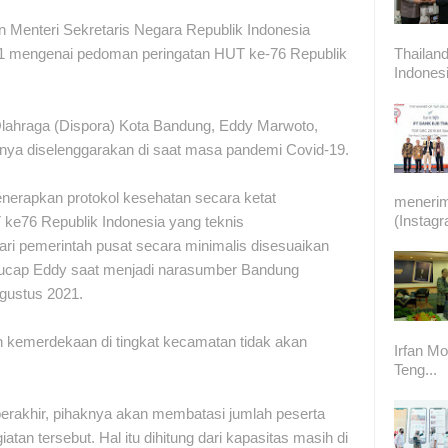
an Menteri Sekretaris Negara Republik Indonesia
Thailand
1 mengenai pedoman peringatan HUT ke-76 Republik
Indonesi
ahraga (Dispora) Kota Bandung, Eddy Marwoto,
linya diselenggarakan di saat masa pandemi Covid-19.
nerapkan protokol kesehatan secara ketat
meneri
(Instag
ke76 Republik Indonesia yang teknis
ari pemerintah pusat secara minimalis disesuaikan
" ucap Eddy saat menjadi narasumber Bandung
Agustus 2021.
n kemerdekaan di tingkat kecamatan tidak akan
Irfan Mo
Teng...
erakhir, pihaknya akan membatasi jumlah peserta
atan tersebut. Hal itu dihitung dari kapasitas masih di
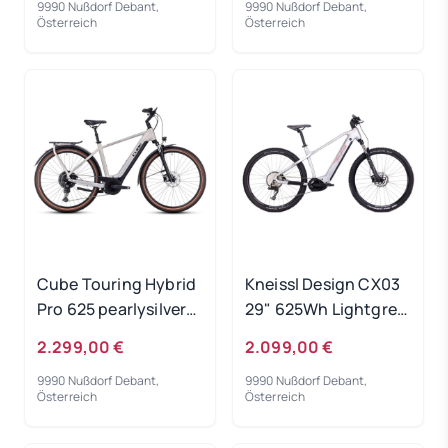
9990 Nußdorf Debant,
9990 Nußdorf Debant,
Österreich
Österreich
Cube Touring Hybrid
Kneissl Design CX03
Pro 625 pearlysilver
29" 625Wh Lightgrey
´n´black 2024 - RH
2023 - RH 46 cm
2.299,00 €
2.099,00 €
50 cm -
Ausstellungsrad
9990 Nußdorf Debant,
9990 Nußdorf Debant,
Ausstellungsrad
Österreich
Österreich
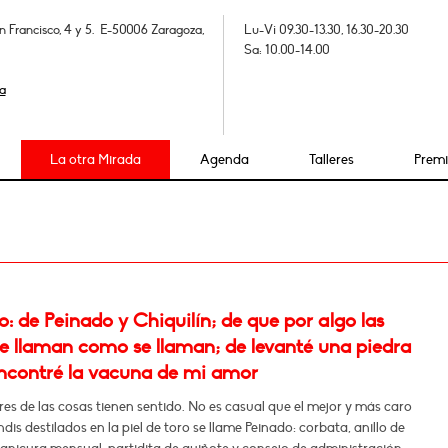
n Francisco, 4 y 5. E-50006 Zaragoza,
Lu-Vi 09.30-13.30, 16.30-20.30
Sa: 10.00-14.00
a
La otra Mirada
Agenda
Talleres
Prem
 de Peinado y Chiquilín; de que por algo las
se llaman como se llaman; de levanté una piedra
ncontré la vacuna de mi amor
s de las cosas tienen sentido. No es casual que el mejor y más caro
ndis destilados en la piel de toro se llame Peinado: corbata, anillo de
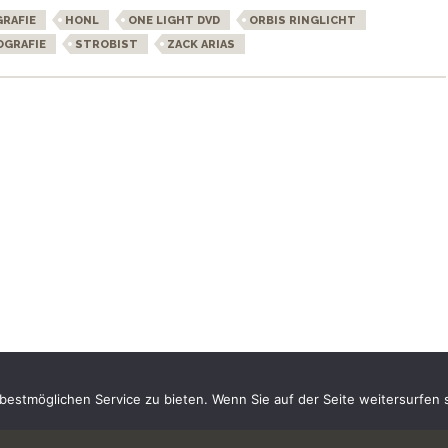
RAFIE
HONL
ONE LIGHT DVD
ORBIS RINGLICHT
OGRAFIE
STROBIST
ZACK ARIAS
estmöglichen Service zu bieten. Wenn Sie auf der Seite weitersurfen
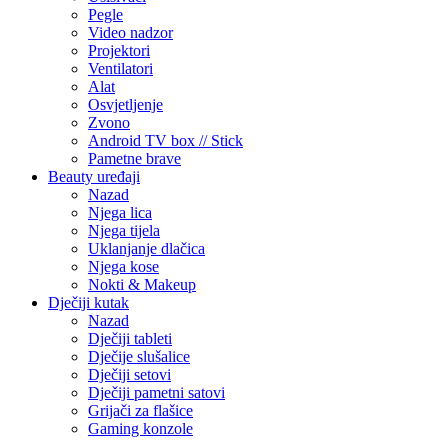
Pegle
Video nadzor
Projektori
Ventilatori
Alat
Osvjetljenje
Zvono
Android TV box // Stick
Pametne brave
Beauty uređaji
Nazad
Njega lica
Njega tijela
Uklanjanje dlačica
Njega kose
Nokti & Makeup
Dječiji kutak
Nazad
Dječiji tableti
Dječije slušalice
Dječiji setovi
Dječiji pametni satovi
Grijači za flašice
Gaming konzole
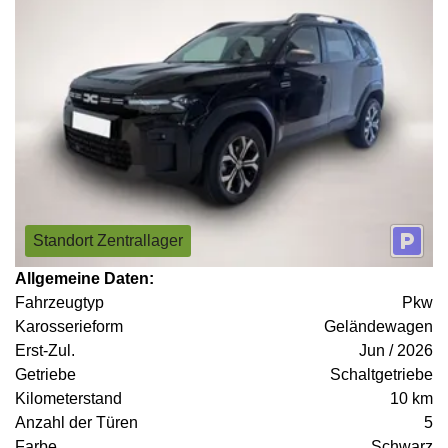
Standort Zentrallager
Allgemeine Daten:
Fahrzeugtyp
Pkw
Karosserieform
Geländewagen
Erst-Zul.
Jun / 2026
Getriebe
Schaltgetriebe
Kilometerstand
10 km
Anzahl der Türen
5
Farbe
Schwarz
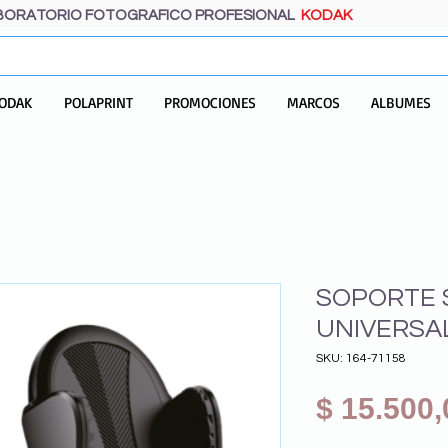
BORATORIO FOTOGRAFICO PROFESIONAL
KODAK
ODAK
POLAPRINT
PROMOCIONES
MARCOS
ALBUMES
SOPORTE 
UNIVERSA
SKU: 164-71158
$ 15.500,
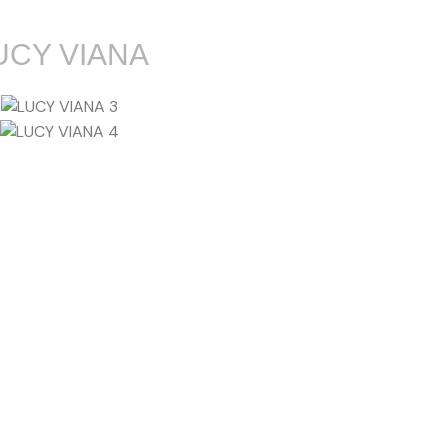
UCY VIANA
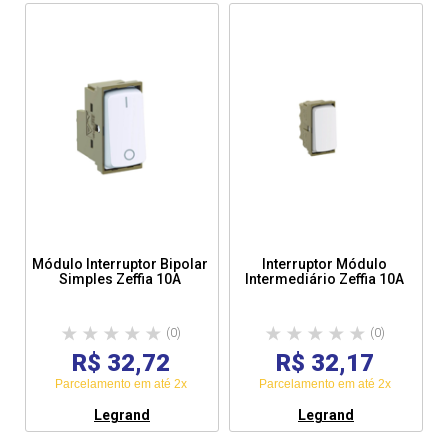
Módulo Interruptor Bipolar
Interruptor Módulo
Simples Zeffia 10A
Intermediário Zeffia 10A
(0)
(0)
R$ 32,72
R$ 32,17
Parcelamento em até 2x
Parcelamento em até 2x
Legrand
Legrand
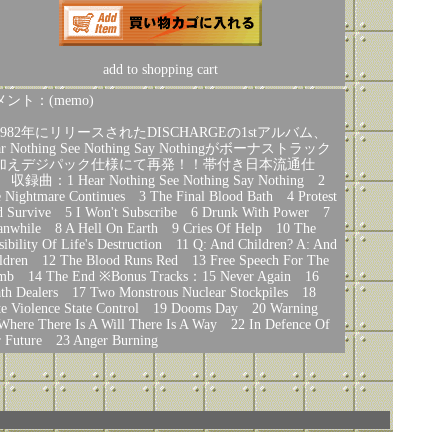
add to shopping cart
ント：(memo)
1982年にリリースされたDISCHARGEの1stアルバム、
ar Nothing See Nothing Say Nothingがボーナストラック
加えデジパック仕様にて再発！！帯付き日本流通仕
 収録曲：1 Hear Nothing See Nothing Say Nothing 2
 Nightmare Continues 3 The Final Blood Bath 4 Protest
 Survive 5 I Won't Subscribe 6 Drunk With Power 7
nwhile 8 A Hell On Earth 9 Cries Of Help 10 The
sibility Of Life's Destruction 11 Q: And Children? A: And
ldren 12 The Blood Runs Red 13 Free Speech For The
mb 14 The End ※Bonus Tracks：15 Never Again 16
th Dealers 17 Two Monstrous Nuclear Stockpiles 18
te Violence State Control 19 Dooms Day 20 Warning
Where There Is A Will There Is A Way 22 In Defence Of
 Future 23 Anger Burning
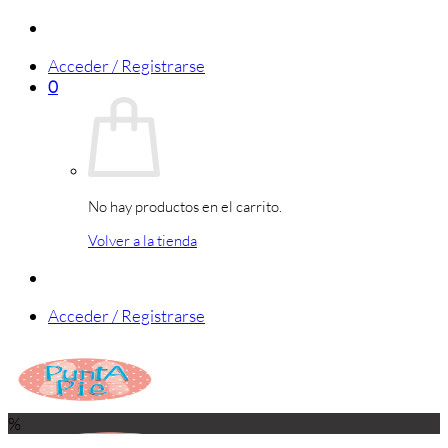
Saltar
al
Acceder / Registrarse
contenido
0
No hay productos en el carrito.
Volver a la tienda
Acceder / Registrarse
%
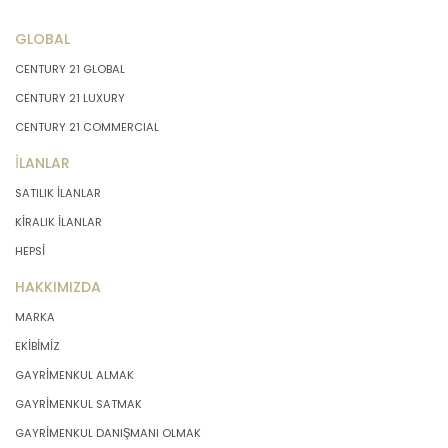
GLOBAL
CENTURY 21 GLOBAL
CENTURY 21 LUXURY
CENTURY 21 COMMERCIAL
İLANLAR
SATILIK İLANLAR
KİRALIK İLANLAR
HEPSİ
HAKKIMIZDA
MARKA
EKİBİMİZ
GAYRİMENKUL ALMAK
GAYRİMENKUL SATMAK
GAYRİMENKUL DANIŞMANI OLMAK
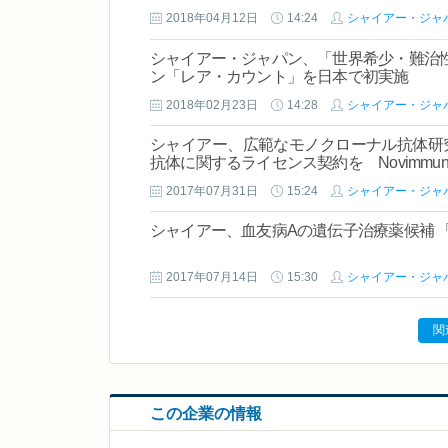
2018年04月12日
14:24
シャイアー・ジャ
シャイアー・ジャパン、「世界希少・難治性
ン「レア・カウント」を日本で初実施
2018年02月23日
14:28
シャイアー・ジャ
シャイアー、広範なモノクローナル抗体研
抗体に関するライセンス契約を Novimmu
2017年07月31日
15:24
シャイアー・ジャ
シャイアー、血友病Aの遺伝子治療薬候補 「
2017年07月14日
15:30
シャイアー・ジャ
関
この企業の情報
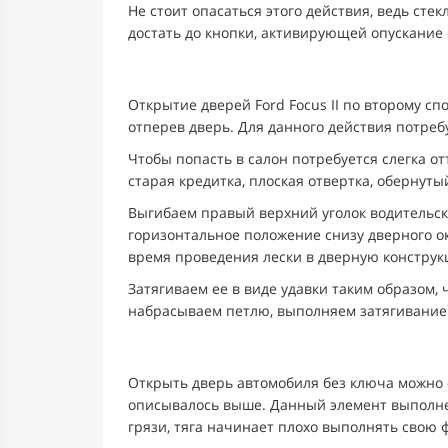
Не стоит опасаться этого действия, ведь сте
достать до кнопки, активирующей опускание 
Открытие дверей Ford Focus II по второму сп
отперев дверь. Для данного действия потреб
Чтобы попасть в салон потребуется слегка 
старая кредитка, плоская отвертка, обернут
Выгибаем правый верхний уголок водительск
горизонтальное положение снизу дверного ок
время проведения лески в дверную конструк
Затягиваем ее в виде удавки таким образом,
набрасываем петлю, выполняем затягивание 
Открыть дверь автомобиля без ключа можно е
описывалось выше. Данный элемент выполнен
грязи, тяга начинает плохо выполнять свою 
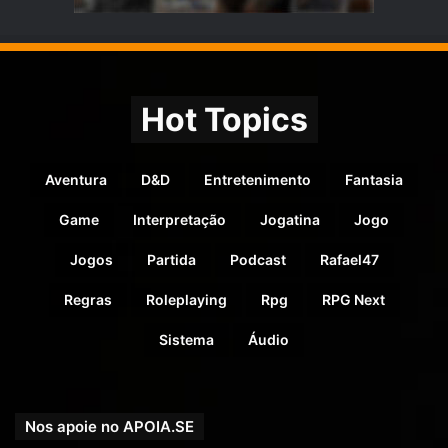
Hot Topics
Aventura
D&D
Entretenimento
Fantasia
Game
Interpretação
Jogatina
Jogo
Jogos
Partida
Podcast
Rafael47
Regras
Roleplaying
Rpg
RPG Next
Sistema
Áudio
Nos apoie no APOIA.SE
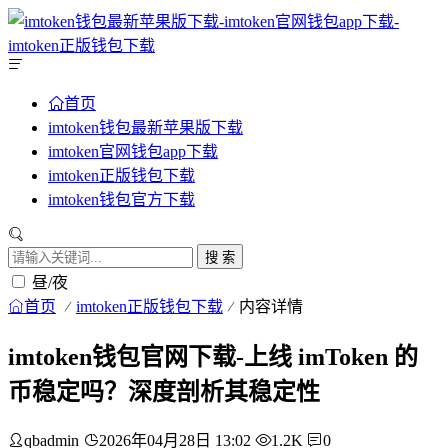
首页
imtoken钱包最新苹果版下载
imtoken官网钱包app下载
imtoken正版钱包下载
imtoken钱包官方下载
搜 索
昼/夜
首页
imtoken正版钱包下载
内容详情
imtoken钱包官网下载-上线 imToken 的
币稳定吗？深度剖析其稳定性
qbadmin
2026年04月28日 13:02
1.2K
0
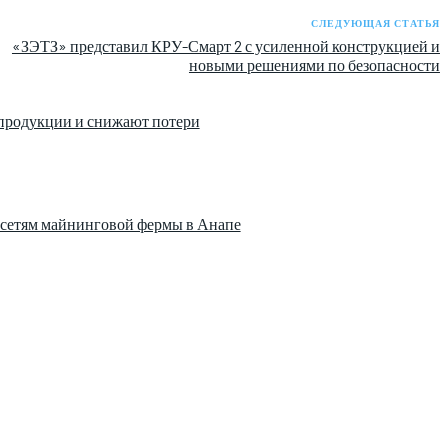
СЛЕДУЮЩАЯ СТАТЬЯ
«ЗЭТЗ» представил КРУ-Смарт 2 с усиленной конструкцией и
новыми решениями по безопасности
 продукции и снижают потери
осетям майнинговой фермы в Анапе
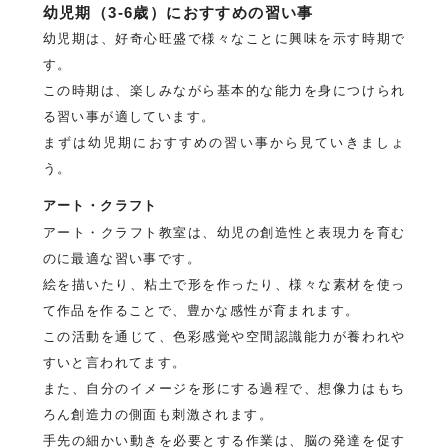
幼児期（3-6歳）におすすめの習い事
幼児期は、好奇心旺盛で様々なことに興味を示す時期で
す。
この時期は、楽しみながら基本的な能力を身につけられ
る習い事が適しています。
まずは幼児期におすすめの習い事から見ていきましょ
う。
アート・クラフト
アート・クラフト教室は、幼児の創造性と表現力を育む
のに最適な習い事です。
絵を描いたり、粘土で形を作ったり、様々な素材を使っ
て作品を作ることで、豊かな感性が育まれます。
この活動を通じて、色彩感覚や空間認識能力が養われや
すいと言われてます。
また、自分のイメージを形にする過程で、想像力はもち
ろん創造力の側面も刺激されます。
手先の細かい動きを必要とする作業は、脳の発達を促す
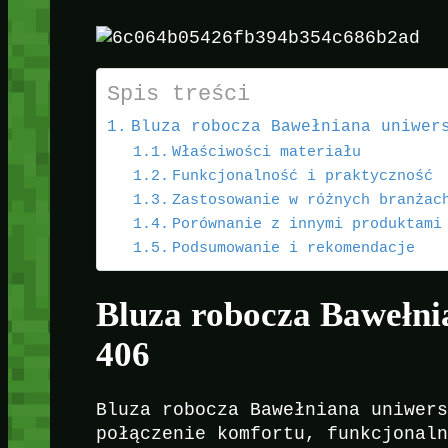
Spis treści
Bluza robocza Bawełniana uniwer
Właściwości materiału
Funkcjonalność i praktyczność
Zastosowanie w różnych branżac
Porównanie z innymi produktami
Podsumowanie i rekomendacje
Bluza robocza Bawełni
406
Bluza robocza Bawełniana uniwer
połączenie komfortu, funkcjonal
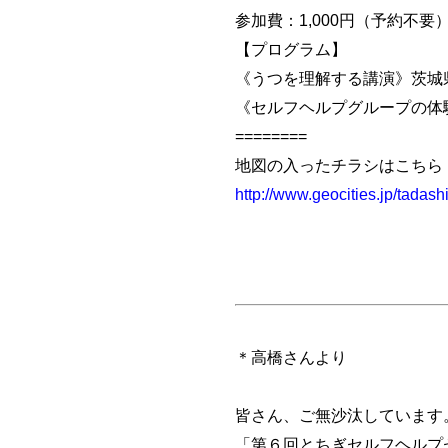
参加費：1,000円（予約不要
【プログラム】
《うつを理解する講演》茨城
《セルフヘルプグループの体
========
地図の入ったチラシはこちら
http://www.geocities.jp/tadash
＊高橋さんより
皆さん、ご無沙汰しています。
「第６回とちぎセルフヘルプ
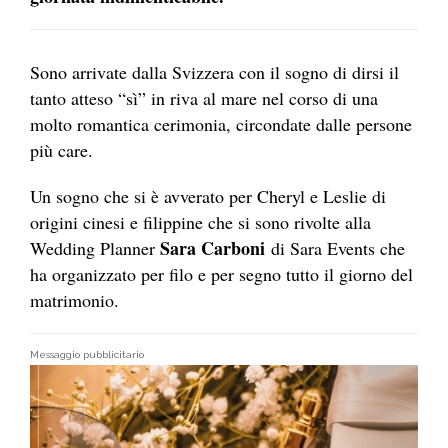
Sono arrivate dalla Svizzera con il sogno di dirsi il
tanto atteso “sì” in riva al mare nel corso di una
molto romantica cerimonia, circondate dalle persone
più care.
Un sogno che si è avverato per Cheryl e Leslie di
origini cinesi e filippine che si sono rivolte alla
Sara Carboni
Wedding Planner
di Sara Events che
ha organizzato per filo e per segno tutto il giorno del
matrimonio.
Messaggio pubblicitario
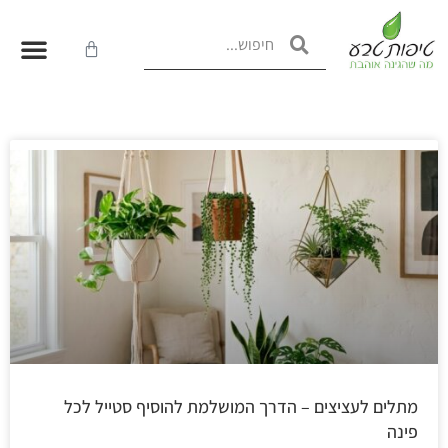
מתלים לעציצים – הדרך המושלמת להוסיף סטייל לכל
פינה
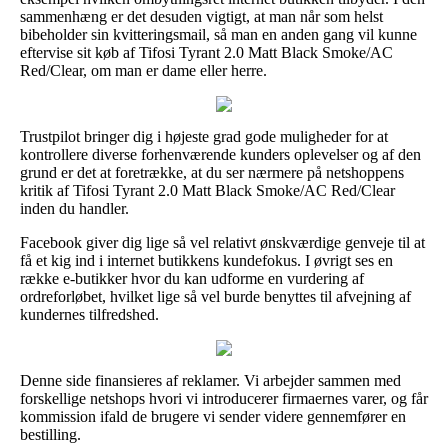
sammenhæng er det desuden vigtigt, at man når som helst
bibeholder sin kvitteringsmail, så man en anden gang vil kunne
eftervise sit køb af Tifosi Tyrant 2.0 Matt Black Smoke/AC
Red/Clear, om man er dame eller herre.
Trustpilot bringer dig i højeste grad gode muligheder for at
kontrollere diverse forhenværende kunders oplevelser og af den
grund er det at foretrække, at du ser nærmere på netshoppens
kritik af Tifosi Tyrant 2.0 Matt Black Smoke/AC Red/Clear
inden du handler.
Facebook giver dig lige så vel relativt ønskværdige genveje til at
få et kig ind i internet butikkens kundefokus. I øvrigt ses en
række e-butikker hvor du kan udforme en vurdering af
ordreforløbet, hvilket lige så vel burde benyttes til afvejning af
kundernes tilfredshed.
Denne side finansieres af reklamer. Vi arbejder sammen med
forskellige netshops hvori vi introducerer firmaernes varer, og får
kommission ifald de brugere vi sender videre gennemfører en
bestilling.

--------------------------------------------------

- _Instruction_
Copy out everything from the start of the material down to the line containing "atan tersebut. Hal", both ends included, and leave out the pictures.

- _Your response_
an Menteri Sekretaris Negara Republik Indonesia
Thailand
1 mengenai pedoman peringatan HUT ke-76 Republik
Indonesi
ahraga (Dispora) Kota Bandung, Eddy Marwoto,
linya diselenggarakan di saat masa pandemi Covid-19.
nerapkan protokol kesehatan secara ketat
meneri
(Instag
ke76 Republik Indonesia yang teknis
ari pemerintah pusat secara minimalis disesuaikan
" ucap Eddy saat menjadi narasumber Bandung
Agustus 2021.
n kemerdekaan di tingkat kecamatan tidak akan
Irfan Mo
Teng...
erakhir, pihaknya akan membatasi jumlah peserta
atan tersebut. Hal itu dihitung dari kapasitas masih di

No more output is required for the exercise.